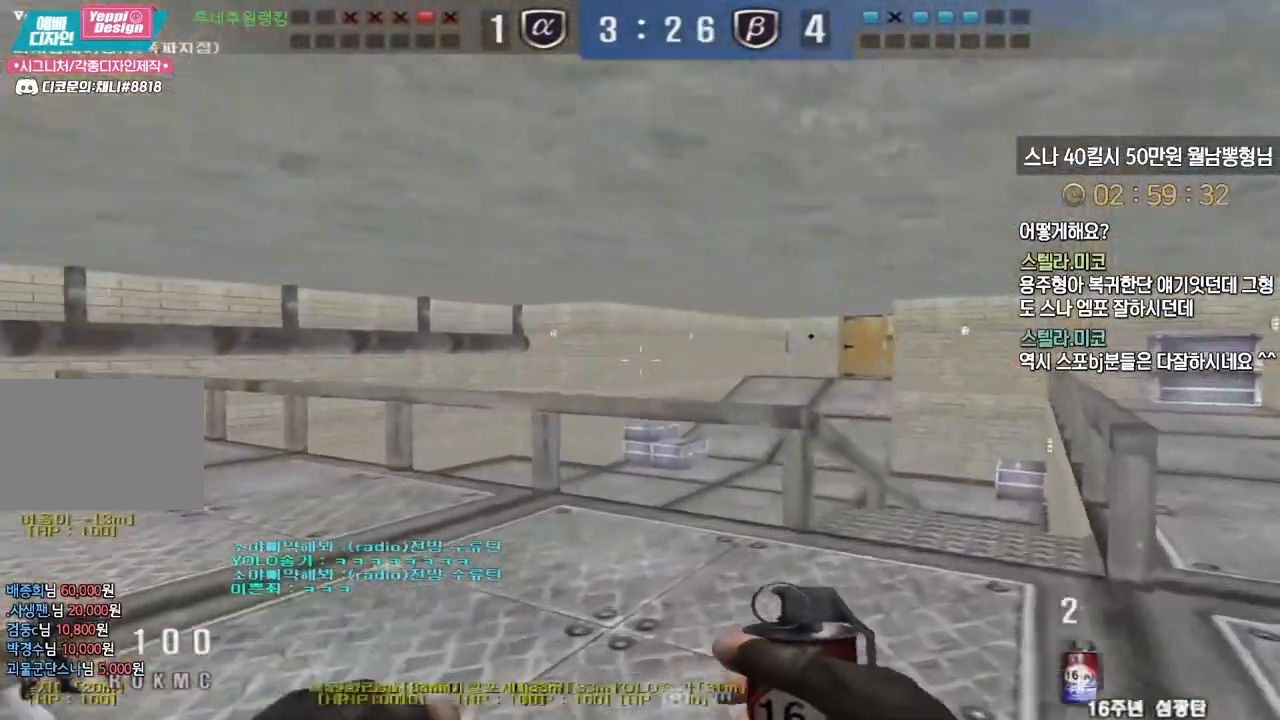
{"keys": ["shift", "w"], "events": [[300, "d", "up"], [300, "shift", "down"]]}
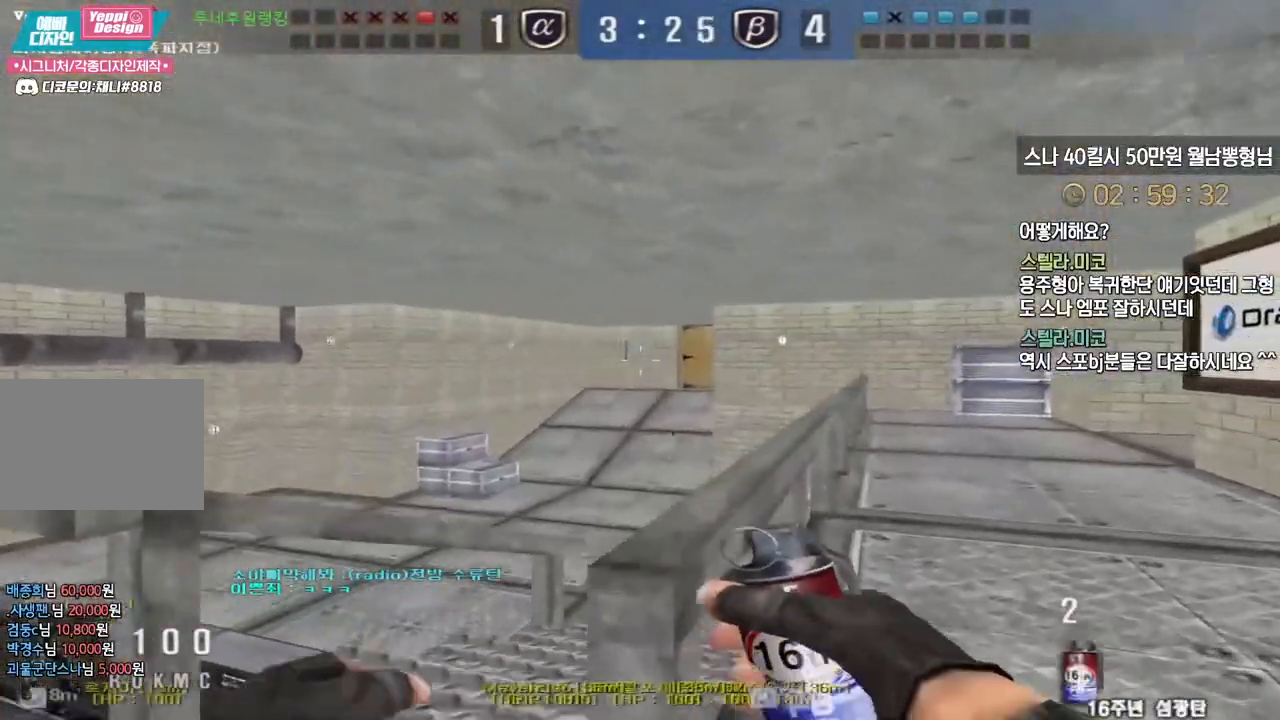
{"keys": ["w"], "events": [[483, "shift", "up"]]}
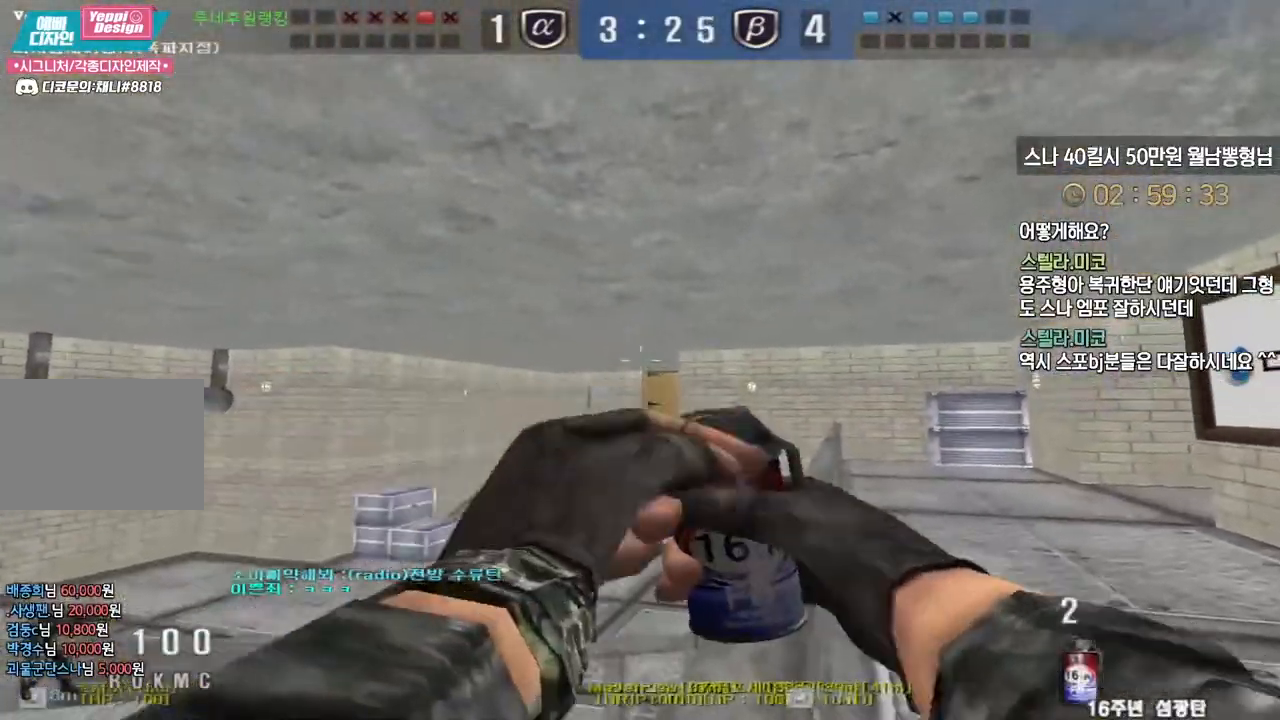
{"keys": ["shift", "w"], "events": [[500, "shift", "down"]]}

========

#### What you are asked to do
Copy out all of the data word for word. Do not carry over any picture.

#### Response
{"keys": ["shift", "w"], "events": [[300, "d", "up"], [300, "shift", "down"]]}
{"keys": ["w"], "events": [[483, "shift", "up"]]}
{"keys": ["shift", "w"], "events": [[500, "shift", "down"]]}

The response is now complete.